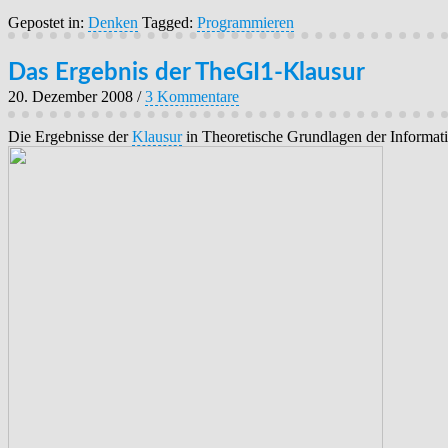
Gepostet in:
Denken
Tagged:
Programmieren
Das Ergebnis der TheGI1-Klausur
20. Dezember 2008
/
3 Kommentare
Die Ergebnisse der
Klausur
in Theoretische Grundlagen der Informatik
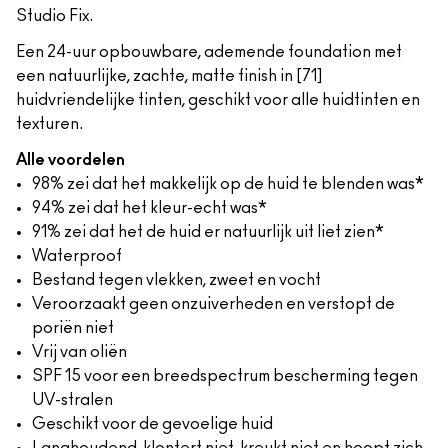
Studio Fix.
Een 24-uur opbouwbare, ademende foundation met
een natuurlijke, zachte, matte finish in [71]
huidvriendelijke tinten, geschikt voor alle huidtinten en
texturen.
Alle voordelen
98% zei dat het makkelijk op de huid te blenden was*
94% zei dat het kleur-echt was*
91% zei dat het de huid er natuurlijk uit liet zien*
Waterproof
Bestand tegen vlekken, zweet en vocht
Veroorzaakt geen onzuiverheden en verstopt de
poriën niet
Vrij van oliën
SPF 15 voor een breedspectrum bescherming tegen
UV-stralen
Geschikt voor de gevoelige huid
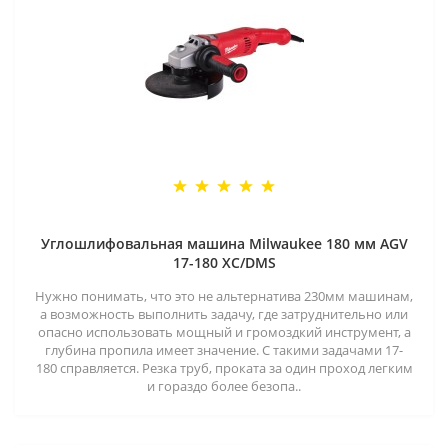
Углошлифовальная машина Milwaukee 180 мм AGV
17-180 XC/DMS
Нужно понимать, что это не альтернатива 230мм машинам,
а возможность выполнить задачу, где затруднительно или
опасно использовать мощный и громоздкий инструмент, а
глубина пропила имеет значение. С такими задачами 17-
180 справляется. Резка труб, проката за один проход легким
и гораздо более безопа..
---
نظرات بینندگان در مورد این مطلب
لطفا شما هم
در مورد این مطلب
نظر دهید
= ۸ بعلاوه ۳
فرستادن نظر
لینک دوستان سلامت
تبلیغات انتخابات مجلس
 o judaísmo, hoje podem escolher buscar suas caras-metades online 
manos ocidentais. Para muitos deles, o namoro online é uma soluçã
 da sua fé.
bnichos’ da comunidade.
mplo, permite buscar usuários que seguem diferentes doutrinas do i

What you should do:
Note how many lines in the listing above hold the string "online", then give only that figure.

Answer to this task:
2